第64回 制約条件を考える(10)一を知り十を知る

2015.11.24 山岡 俊樹 先生

 レストランで食事をする際、最初にまず水をくれる。ガラスコップに入った水を飲むわけであるが、その飲むための制約条件があるのに気が付いた。また、この制約条件を与えているレストランのレベルも分かるのである。

①一番多いスタイルとして、水の入ったガラスコップをテーブルに置いてくれる場合である。水がなくなれば、テーブルの上に水の入ったポットが置かれてあるので、これで継ぎ足せばよい。
②水の入ったガラスコップをテーブルに置いてくれるが、テーブルの上にはポットが無い。
この場合は、店員が来て継ぎ足してくれるのである。しかも、食事を始め何分かすると店員が来て、今度はお茶を運んでくれるのである。しかし、時々水の継ぎ足しを忘れてしまう場合もある。
③空のコップと水の入ったポットを店員が持ってきておいてくれる。従ってこの場合は顧客が自分で水を注がなければならない。

 因みに①と②のお店の料理の平均単価は、800円から1000円程度であり、③は①と②よりも少し高めで、1000円を少し超す程度である。①の問題点はポットの水が温くなる場合があるので、コップには氷と水を入れてある。③の方は、温くなった水を避けるため、調理場で冷えている水を入れたポットを持ってきてくれているのかもしれない。しかし、なぜ注がないで戻ってしまうのか?

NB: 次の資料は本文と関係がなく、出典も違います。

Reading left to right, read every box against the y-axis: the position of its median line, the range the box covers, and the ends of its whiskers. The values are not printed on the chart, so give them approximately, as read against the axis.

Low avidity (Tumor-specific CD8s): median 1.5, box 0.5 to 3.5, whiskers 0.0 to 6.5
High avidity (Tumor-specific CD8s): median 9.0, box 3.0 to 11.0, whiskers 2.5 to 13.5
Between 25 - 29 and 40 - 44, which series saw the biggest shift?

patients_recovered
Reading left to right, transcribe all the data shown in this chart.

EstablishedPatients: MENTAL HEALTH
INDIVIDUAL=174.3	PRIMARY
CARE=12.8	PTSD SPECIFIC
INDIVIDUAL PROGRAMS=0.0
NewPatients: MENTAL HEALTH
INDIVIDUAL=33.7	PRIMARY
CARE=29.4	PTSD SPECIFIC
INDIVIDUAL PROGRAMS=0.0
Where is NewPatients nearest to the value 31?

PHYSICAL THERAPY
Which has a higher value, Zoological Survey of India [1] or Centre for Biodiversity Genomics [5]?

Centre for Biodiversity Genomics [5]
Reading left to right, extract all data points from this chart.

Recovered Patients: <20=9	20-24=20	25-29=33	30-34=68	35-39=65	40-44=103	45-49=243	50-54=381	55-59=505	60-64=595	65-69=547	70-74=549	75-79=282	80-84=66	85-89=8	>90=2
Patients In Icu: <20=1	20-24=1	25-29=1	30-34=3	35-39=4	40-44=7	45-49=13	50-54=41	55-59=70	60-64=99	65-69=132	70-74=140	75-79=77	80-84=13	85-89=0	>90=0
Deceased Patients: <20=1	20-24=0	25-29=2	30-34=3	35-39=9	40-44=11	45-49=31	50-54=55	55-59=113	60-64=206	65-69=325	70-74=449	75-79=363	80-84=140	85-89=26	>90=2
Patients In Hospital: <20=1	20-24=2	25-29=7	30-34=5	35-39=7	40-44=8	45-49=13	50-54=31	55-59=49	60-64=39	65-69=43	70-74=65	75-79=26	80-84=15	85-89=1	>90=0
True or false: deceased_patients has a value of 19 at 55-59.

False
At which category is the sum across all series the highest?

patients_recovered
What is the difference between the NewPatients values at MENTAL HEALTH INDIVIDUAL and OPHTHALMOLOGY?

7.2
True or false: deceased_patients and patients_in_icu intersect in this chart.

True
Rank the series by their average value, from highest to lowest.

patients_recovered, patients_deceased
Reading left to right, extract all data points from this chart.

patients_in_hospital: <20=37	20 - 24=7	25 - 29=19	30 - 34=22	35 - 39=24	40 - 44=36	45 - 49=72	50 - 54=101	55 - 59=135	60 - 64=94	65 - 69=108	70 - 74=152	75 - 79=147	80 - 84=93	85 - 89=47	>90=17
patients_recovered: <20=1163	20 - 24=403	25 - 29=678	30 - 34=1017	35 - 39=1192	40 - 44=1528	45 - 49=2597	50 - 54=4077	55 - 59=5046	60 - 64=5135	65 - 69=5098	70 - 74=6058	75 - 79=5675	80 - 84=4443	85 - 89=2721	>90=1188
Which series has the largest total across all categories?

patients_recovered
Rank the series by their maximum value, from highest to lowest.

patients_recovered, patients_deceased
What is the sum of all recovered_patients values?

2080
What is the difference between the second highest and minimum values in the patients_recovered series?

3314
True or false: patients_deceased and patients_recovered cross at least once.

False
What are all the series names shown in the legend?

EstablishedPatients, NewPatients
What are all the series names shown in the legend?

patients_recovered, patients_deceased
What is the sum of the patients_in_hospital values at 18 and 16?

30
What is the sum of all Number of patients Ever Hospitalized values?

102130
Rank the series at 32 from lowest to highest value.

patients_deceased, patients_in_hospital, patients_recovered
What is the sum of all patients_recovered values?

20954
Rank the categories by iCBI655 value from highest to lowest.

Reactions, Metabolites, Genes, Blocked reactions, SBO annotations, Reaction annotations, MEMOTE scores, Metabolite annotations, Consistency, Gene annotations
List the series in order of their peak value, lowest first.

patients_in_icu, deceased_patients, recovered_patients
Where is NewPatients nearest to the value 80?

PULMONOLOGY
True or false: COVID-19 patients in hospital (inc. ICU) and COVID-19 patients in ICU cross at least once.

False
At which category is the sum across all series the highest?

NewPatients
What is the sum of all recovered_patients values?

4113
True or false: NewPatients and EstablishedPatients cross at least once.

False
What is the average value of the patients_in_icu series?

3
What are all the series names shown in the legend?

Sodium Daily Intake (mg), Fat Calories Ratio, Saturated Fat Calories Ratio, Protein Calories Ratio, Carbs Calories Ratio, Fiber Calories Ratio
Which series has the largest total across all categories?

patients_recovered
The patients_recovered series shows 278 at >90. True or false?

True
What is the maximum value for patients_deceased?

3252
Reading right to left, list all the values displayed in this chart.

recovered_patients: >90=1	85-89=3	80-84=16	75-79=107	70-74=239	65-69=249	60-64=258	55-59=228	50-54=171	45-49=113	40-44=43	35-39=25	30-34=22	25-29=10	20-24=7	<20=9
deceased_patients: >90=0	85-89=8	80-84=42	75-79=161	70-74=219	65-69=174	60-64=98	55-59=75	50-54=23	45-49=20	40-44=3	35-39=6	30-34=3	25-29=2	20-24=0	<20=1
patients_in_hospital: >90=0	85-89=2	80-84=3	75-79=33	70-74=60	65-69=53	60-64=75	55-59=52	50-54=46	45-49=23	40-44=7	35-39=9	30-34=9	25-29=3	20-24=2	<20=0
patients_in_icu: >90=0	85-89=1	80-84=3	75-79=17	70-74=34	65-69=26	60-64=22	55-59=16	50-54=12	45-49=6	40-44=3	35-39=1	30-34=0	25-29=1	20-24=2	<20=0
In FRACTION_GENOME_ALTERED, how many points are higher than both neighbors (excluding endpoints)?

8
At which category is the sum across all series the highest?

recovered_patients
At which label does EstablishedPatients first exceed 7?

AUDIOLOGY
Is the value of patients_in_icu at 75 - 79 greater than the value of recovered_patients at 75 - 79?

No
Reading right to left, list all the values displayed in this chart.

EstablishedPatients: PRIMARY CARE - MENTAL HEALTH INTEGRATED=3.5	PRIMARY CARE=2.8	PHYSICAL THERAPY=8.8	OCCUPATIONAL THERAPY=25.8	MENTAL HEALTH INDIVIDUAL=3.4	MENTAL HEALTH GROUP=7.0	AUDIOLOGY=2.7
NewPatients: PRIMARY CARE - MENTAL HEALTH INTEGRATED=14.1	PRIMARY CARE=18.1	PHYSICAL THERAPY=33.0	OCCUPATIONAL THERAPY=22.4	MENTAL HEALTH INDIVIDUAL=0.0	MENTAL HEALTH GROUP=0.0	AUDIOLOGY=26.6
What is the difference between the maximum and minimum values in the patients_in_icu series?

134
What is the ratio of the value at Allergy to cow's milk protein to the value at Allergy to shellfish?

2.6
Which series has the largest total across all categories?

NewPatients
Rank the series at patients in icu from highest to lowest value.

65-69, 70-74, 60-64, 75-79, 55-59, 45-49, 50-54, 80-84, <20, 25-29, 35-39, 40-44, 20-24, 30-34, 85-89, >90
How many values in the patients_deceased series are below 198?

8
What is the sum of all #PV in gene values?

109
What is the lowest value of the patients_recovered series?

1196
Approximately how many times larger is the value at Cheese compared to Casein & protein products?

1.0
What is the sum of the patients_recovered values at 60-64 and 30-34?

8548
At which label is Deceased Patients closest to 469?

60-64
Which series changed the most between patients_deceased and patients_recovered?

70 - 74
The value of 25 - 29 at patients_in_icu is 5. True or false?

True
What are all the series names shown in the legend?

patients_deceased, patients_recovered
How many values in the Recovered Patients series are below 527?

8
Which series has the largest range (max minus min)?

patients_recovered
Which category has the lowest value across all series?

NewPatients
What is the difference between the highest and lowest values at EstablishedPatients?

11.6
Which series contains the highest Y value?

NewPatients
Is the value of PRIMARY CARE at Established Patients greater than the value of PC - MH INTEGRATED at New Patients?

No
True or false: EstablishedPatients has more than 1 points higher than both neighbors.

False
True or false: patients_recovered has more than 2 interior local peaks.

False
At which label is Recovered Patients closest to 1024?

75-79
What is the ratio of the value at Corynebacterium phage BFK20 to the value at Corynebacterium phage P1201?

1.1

 昔のことわざで「一を知り十を知る」というのがある。実はこういう水を出すという些細な情報でも、その店の本質を把握することができるのである。遅刻をよくする学生が、レポートの提出も遅れるということがよくあるが、これと同じである。この場合、②>①>③のサービスと判断できる。水の出し方だけでなく、料理の質とその値段、従業員の接客態度もチェックすると同様の評価結果であった。水の出し方という些細なことであるが、その企業の考え方のすべてがそこに凝縮されているのだろうと思われる。そのレストランの方針がこの些細な情報からすべてわかるが、一(水の出し方)を知り十(企業の方針)を知るということである。